- _TEXTO FORNECIDO_:

Duas mulheres estiveram muito recentemente em foco. Uma, Leonor Beleza, foi apontada como possível candidata a Presidente da República – embora tenha vindo dias depois a declarar-se indisponível para a função. A outra, Maria Luís Albuquerque, foi escolhida pelo Governo para comissária europeia. Conheci ambas de raspão. No tempo em que Leonor Beleza era ministra da Saúde de um Governo de Cavaco Silva, enfrentou um complicadíssimo processo envolvendo uma remessa de sangue contaminado vinda da Áustria, que foi administrado a hemofílicos; e a mãe, Maria dos Prazeres, foi envolvida no mesmo processo por ser secretária-geral do Ministério, o que complicava as coisas.
Além disso, a ministra mantinha com a Ordem dos Médicos um duríssimo braço de ferro, e um seu secretário de Estado, Costa Freire, foi alvo de um inquérito por possíveis irregularidades cometidas na construção do Hospital S. Francisco Xavier.
A polémica envolvendo Leonor Beleza foi prolongada, a campanha mediática contra a ministra foi violentíssima, e eu fui dos poucos colunistas com alguma influência a defendê-la.
Recordo-me de uma capa da revista Visão onde se perguntava: Quem põe as mãos no fogo por Leonor Beleza?
E na semana seguinte, na minha coluna do Expresso, eu respondi: «Ponho eu».
Não a conhecia pessoalmente.
Mas achei que era minha obrigação moral defendê-la – pois considerava-a vítima de uma campanha injusta e com motivações políticas evidentes.
Uns anos mais tarde incompatibilizar-se-ia comigo por razões difíceis de acreditar (que incluíam, imagine-se, o então líder do CDS, Paulo Portas).
Um dia contarei aqui essa história.
Curiosamente, a agora escolhida para comissária europeia pelo Governo PSD/CDS, Maria Luís Albuquerque, também foi protagonista de um caso em que esteve presente Paulo Portas. Discordando da decisão de Pedro Passos Coelho de a nomear ministra das Finanças, Portas anunciou a sua demissão «irrevogável» do Governo.
Depois recuaria, num transe penoso, e Albuquerque manter-se-ia mesmo como ministra – onde revelaria uma forte personalidade e competência técnica.
Tornou-se uma das figuras que podiam suceder a Passos Coelho no PSD.

[Entradas de dados guardadas]

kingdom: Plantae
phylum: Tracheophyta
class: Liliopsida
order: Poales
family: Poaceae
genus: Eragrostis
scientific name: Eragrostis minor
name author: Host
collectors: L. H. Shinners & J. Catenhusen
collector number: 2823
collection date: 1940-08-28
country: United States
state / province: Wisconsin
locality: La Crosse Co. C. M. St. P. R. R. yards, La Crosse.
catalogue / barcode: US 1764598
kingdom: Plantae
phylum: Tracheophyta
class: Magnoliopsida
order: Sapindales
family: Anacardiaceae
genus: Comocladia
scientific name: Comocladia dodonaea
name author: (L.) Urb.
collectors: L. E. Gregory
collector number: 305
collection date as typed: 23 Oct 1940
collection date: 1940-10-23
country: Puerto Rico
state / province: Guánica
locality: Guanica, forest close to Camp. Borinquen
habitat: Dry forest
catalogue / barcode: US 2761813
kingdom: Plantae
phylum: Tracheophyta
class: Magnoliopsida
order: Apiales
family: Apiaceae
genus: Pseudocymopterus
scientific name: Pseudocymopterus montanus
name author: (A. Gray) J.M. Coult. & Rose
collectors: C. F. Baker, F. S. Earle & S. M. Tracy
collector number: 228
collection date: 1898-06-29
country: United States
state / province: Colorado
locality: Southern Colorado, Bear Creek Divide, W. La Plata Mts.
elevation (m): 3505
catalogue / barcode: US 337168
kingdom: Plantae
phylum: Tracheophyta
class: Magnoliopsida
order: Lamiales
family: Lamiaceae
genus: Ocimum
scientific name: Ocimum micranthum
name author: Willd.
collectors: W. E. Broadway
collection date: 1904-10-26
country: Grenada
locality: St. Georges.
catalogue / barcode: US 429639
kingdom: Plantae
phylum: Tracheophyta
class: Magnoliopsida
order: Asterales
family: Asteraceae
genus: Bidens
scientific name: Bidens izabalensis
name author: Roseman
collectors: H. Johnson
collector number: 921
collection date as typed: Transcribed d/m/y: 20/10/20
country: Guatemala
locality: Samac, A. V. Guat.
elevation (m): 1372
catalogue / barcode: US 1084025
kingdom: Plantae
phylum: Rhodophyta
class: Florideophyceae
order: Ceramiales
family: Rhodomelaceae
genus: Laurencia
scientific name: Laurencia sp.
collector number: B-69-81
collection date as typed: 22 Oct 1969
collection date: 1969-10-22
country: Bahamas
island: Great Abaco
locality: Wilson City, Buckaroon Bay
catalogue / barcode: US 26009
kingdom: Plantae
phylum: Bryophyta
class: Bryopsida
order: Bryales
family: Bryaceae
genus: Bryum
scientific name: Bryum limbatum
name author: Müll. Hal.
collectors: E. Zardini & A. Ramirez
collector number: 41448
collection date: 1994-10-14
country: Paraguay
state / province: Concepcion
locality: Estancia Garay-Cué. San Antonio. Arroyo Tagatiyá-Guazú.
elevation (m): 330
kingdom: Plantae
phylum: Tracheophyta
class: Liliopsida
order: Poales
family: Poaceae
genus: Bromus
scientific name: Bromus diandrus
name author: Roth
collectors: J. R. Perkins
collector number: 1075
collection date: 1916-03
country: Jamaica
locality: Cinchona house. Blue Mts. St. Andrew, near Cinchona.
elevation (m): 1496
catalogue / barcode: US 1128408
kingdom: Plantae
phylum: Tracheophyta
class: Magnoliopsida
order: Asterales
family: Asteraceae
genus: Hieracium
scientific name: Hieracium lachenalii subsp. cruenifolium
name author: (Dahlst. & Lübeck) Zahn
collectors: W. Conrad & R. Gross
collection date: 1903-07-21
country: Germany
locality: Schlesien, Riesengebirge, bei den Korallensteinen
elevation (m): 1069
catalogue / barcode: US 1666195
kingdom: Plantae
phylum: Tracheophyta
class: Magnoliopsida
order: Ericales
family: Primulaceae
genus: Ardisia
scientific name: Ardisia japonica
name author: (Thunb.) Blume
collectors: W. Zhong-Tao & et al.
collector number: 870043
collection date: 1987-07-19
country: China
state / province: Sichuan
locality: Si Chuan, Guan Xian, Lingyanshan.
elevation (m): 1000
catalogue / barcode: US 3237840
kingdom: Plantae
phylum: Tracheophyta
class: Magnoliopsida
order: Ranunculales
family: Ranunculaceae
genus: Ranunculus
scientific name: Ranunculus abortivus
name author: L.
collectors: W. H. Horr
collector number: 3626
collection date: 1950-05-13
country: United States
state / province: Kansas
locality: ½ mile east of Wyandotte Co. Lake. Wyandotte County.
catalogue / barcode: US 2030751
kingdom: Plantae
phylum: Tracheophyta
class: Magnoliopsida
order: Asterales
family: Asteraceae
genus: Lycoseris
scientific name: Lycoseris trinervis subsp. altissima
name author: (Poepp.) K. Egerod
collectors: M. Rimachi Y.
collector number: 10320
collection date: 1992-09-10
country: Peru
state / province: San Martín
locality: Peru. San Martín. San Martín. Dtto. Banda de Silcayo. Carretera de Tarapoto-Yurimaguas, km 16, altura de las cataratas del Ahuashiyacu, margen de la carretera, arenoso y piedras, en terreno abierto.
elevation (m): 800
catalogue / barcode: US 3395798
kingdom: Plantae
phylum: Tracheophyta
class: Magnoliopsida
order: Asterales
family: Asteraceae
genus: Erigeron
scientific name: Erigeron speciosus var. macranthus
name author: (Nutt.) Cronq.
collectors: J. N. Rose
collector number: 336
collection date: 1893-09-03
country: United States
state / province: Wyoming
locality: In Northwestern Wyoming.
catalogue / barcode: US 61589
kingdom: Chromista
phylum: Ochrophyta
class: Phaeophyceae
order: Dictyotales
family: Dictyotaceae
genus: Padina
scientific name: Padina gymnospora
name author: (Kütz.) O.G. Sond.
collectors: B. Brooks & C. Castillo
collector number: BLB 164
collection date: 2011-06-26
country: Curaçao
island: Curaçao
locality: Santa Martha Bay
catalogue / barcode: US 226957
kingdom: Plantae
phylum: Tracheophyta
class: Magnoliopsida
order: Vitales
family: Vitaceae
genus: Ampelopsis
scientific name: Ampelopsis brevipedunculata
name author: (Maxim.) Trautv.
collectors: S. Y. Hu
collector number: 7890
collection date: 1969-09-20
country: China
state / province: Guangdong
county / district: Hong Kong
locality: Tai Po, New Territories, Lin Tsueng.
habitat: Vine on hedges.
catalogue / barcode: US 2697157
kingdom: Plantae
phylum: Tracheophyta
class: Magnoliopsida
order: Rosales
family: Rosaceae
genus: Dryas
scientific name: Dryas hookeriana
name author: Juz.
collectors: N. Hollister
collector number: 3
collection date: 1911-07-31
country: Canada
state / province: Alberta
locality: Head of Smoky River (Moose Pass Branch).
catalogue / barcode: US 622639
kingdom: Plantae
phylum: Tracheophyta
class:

- _ENUNCIADO A_: Segundo o texto, que cargo ocupava Leonor Beleza quando enfrentou o processo do sangue contaminado vindo da Áustria?
- _ENUNCIADO B_: Transcreva do texto o trecho que começa nas palavras "A polémica envolvendo" e termina depois das palavras "a conhecia pessoalmente.".
Os dados não têm qualquer relação com o texto.

- _RESPOSTA A_: Era ministra da Saúde de um Governo de Cavaco Silva.

- _RESPOSTA B_:
A polémica envolvendo Leonor Beleza foi prolongada, a campanha mediática contra a ministra foi violentíssima, e eu fui dos poucos colunistas com alguma influência a defendê-la.
Recordo-me de uma capa da revista Visão onde se perguntava: Quem põe as mãos no fogo por Leonor Beleza?
E na semana seguinte, na minha coluna do Expresso, eu respondi: «Ponho eu».
Não a conhecia pessoalmente.